- Reading passage:
┄┄┄┄┄┄┄┄┄┄┄┄┄┄┄┄┄┄┄┄
I have had a copy of the study guide for EnCE for quite a while, and I've gone over it, and never found a section on tool validation.

To the EnCEs out there, did you cover tool validation at all in your Guidance provided training, or in the EnCE testing process?

 
Posted : 11/07/2009 9:29 pm
(@douglasbrush)
Posts: 812
Prominent Member
 

I have not come across any tool validation from my Guidance training courses. I am testing in August and from what I understand the test would not cover it either.

 
Posted : 11/07/2009 9:49 pm
binarybod
(@binarybod)
Posts: 272
Reputable Member
 

I have not come across any tool validation from my Guidance training courses. I am testing in August and from what I understand the test would not cover it either.

Maybe that would uncover too many inconsistencies wink

 
Posted : 14/07/2009 8:50 pm
hogfly
(@hogfly)
Posts: 287
Reputable Member
 

You won't see tool validation in a course that is vendor specific..because tool validation is commonly done by comparing against another tool. No vendor will recommend a competitor….

 
Posted : 14/07/2009 9:16 pm
(@patrick4n6)
Posts: 650
Honorable Member
Topic starter
 

You won't see tool validation in a course that is vendor specific..because tool validation is commonly done by comparing against another tool. No vendor will recommend a competitor….

Validation against another tool is one method, however you can validate instead against a known data set, which doesn't require a second tool. Most of my initial validations were done against a hex editor, which isn't really a competitor… well until WinHex was made into X-Ways. My imaging tool validations were done against good old dd.

 
Posted : 16/07/2009 9:13 am
(@seanmcl)
Posts: 700
Honorable Member
 

I am unclear about the meaning of "validation". Encase performs many functions. Acquisition and restore, for example, can be validated through such methods as bitwise comparison and MD5 checksums.
┄┄┄┄┄┄┄┄┄┄┄┄┄┄┄┄┄┄┄┄
[Saved entries]
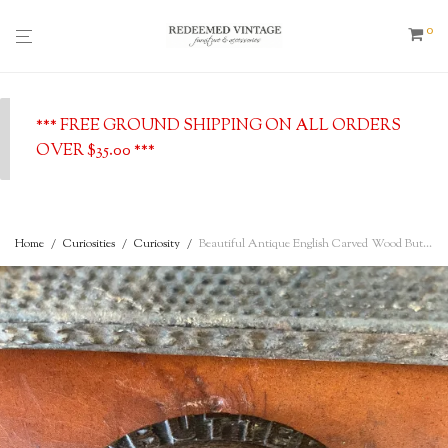
0
*** FREE GROUND SHIPPING ON ALL ORDERS
OVER $35.00 ***
Home
/
Curiosities
/
Curiosity
/
Beautiful Antique English Carved Wood Butter Board with a Glass Insert and Cut Glass Cloche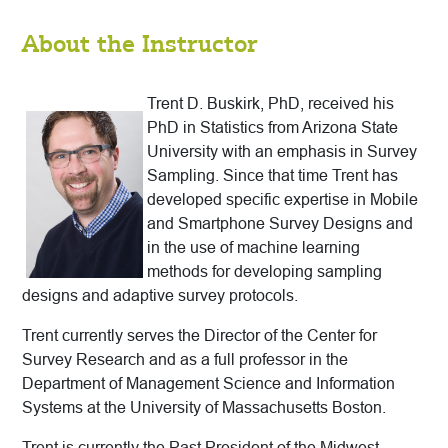
About the Instructor
Trent D. Buskirk, PhD, received his
PhD in Statistics from Arizona State
University with an emphasis in Survey
Sampling. Since that time Trent has
developed specific expertise in Mobile
and Smartphone Survey Designs and
in the use of machine learning
methods for developing sampling
designs and adaptive survey protocols.
Trent currently serves the Director of the Center for
Survey Research and as a full professor in the
Department of Management Science and Information
Systems at the University of Massachusetts Boston.
Trent is currently the Past President of the Midwest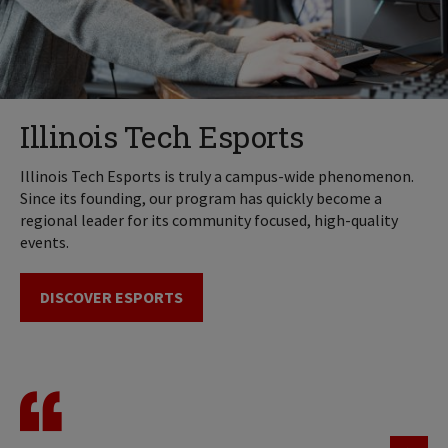
Illinois Tech Esports
Illinois Tech Esports is truly a campus-wide phenomenon.
Since its founding, our program has quickly become a
regional leader for its community focused, high-quality
events.
DISCOVER ESPORTS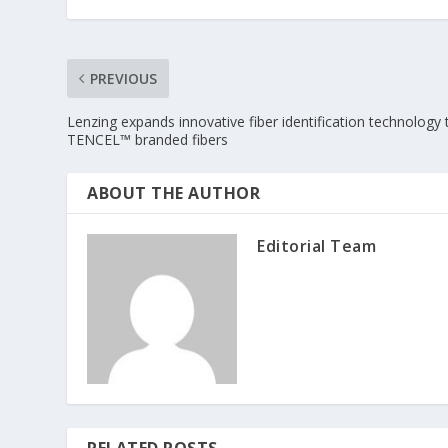
PREVIOUS
Lenzing expands innovative fiber identification technology 
TENCEL™ branded fibers
ABOUT THE AUTHOR
Editorial Team
RELATED POSTS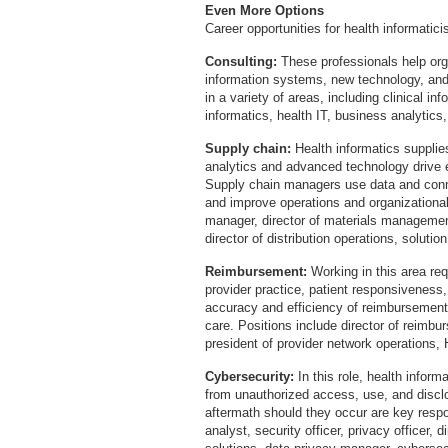
Even More Options
Career opportunities for health informatic
Consulting:
These professionals help or
information systems, new technology, and
in a variety of areas, including clinical i
informatics, health IT, business analytics
Supply chain:
Health informatics supplie
analytics and advanced technology drive 
Supply chain managers use data and conn
and improve operations and organizationa
manager, director of materials management,
director of distribution operations, solutio
Reimbursement:
Working in this area re
provider practice, patient responsiveness,
accuracy and efficiency of reimbursement
care. Positions include director of reimbu
president of provider network operations,
Cybersecurity:
In this role, health inform
from unauthorized access, use, and discl
aftermath should they occur are key respon
analyst, security officer, privacy officer, d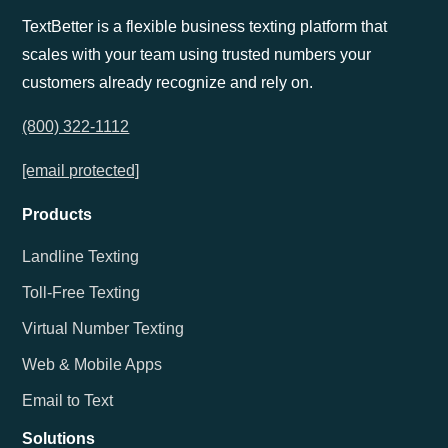
TextBetter is a flexible business texting platform that
scales with your team using trusted numbers your
customers already recognize and rely on.
(800) 322-1112
[email protected]
Products
Landline Texting
Toll-Free Texting
Virtual Number Texting
Web & Mobile Apps
Email to Text
Solutions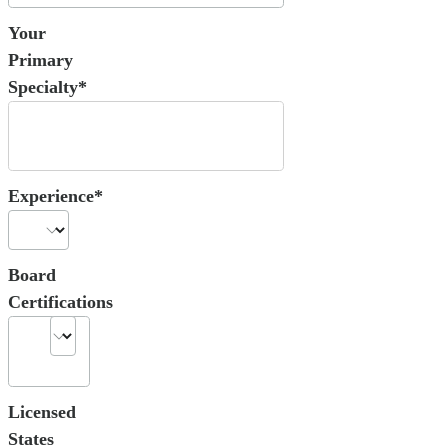
Your
Primary
Specialty*
Experience*
Board
Certifications
Licensed
States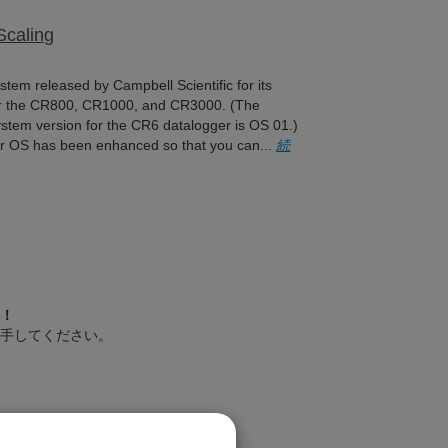
Scaling
tem released by Campbell Scientific for its
for the CR800, CR1000, and CR3000. (The
stem version for the CR6 datalogger is OS 01.)
er OS has been enhanced so that you can...
続
！
手してください。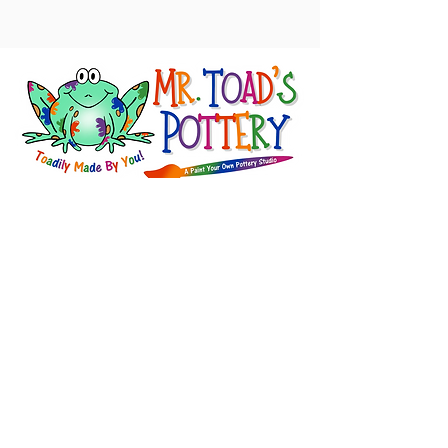
About Us
FAQ's
Careers
Project Inspiration
LaVale
Chambersburg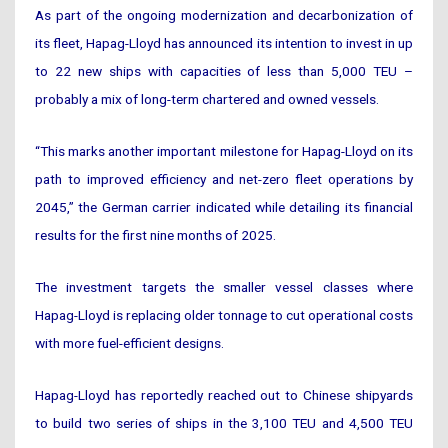
As part of the ongoing modernization and decarbonization of
its fleet, Hapag-Lloyd has announced its intention to invest in up
to 22 new ships with capacities of less than 5,000 TEU –
probably a mix of long-term chartered and owned vessels.
“This marks another important milestone for Hapag-Lloyd on its
path to improved efficiency and net-zero fleet operations by
2045,” the German carrier indicated while detailing its financial
results for the first nine months of 2025.
The investment targets the smaller vessel classes where
Hapag-Lloyd is replacing older tonnage to cut operational costs
with more fuel-efficient designs.
Hapag-Lloyd has reportedly reached out to Chinese shipyards
to build two series of ships in the 3,100 TEU and 4,500 TEU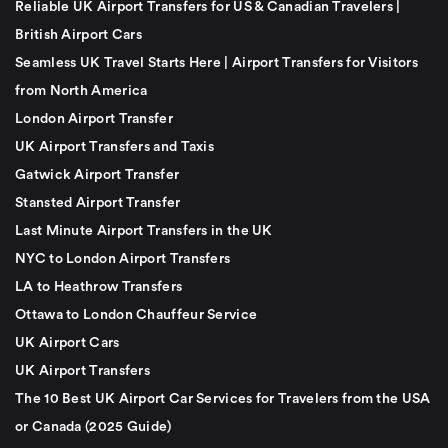
Reliable UK Airport Transfers for US & Canadian Travelers |
British Airport Cars
Seamless UK Travel Starts Here | Airport Transfers for Visitors
from North America
London Airport Transfer
UK Airport Transfers and Taxis
Gatwick Airport Transfer
Stansted Airport Transfer
Last Minute Airport Transfers in the UK
NYC to London Airport Transfers
LA to Heathrow Transfers
Ottawa to London Chauffeur Service
UK Airport Cars
UK Airport Transfers
The 10 Best UK Airport Car Services for Travelers from the USA
or Canada (2025 Guide)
┄┄┄┄┄┄┄┄┄┄┄┄┄┄┄┄┄┄┄┄
- Exercise instructions:
**1.** Print the part of the forum thread on tool validation that starts at "I have had a" and ends at "(@douglasbrush)".
**2.** Carry on the forum thread about tool validation for EnCE from the point where it stops.

- Per-task outputs:
**1.**
I have had a copy of the study guide for EnCE for quite a while, and I've gone over it, and never found a section on tool validation.

To the EnCEs out there, did you cover tool validation at all in your Guidance provided training, or in the EnCE testing process?

 
Posted : 11/07/2009 9:29 pm
(@douglasbrush)

**2.**
But other functions that Encase (or any tool), performs may be more difficult to "validate" and, perhaps, unnecessary. After all, the evidence is not what Encase finds (or does not find), but what you, as the examiner, conclude from the findings.

For example, suppose that you use Encase to carve out web mail. Does the fact that Encase does not find a particular message indicate that it doesn't exist or never existed on the system? No. That would be your conclusion as the examiner.

The Encase training courses emphasize how to manually do what Encase automates before teaching you the way to automate some functions in Encase. The reason, of course, is so that trainees can learn and be able to explain how Encase does what it does. But it also helps trainees to understand the limits of the technology. Encase (or FTK or ProDiscover or xxx), helps the examiner to locate and organize data as part of an investigation. But it isn't a substitute for the experience of the investigator.

Validation comes from being able to demonstrate that what you have found and/or concluded from an Encase examination, could be found and/or concluded, independantly, using a different method or tool.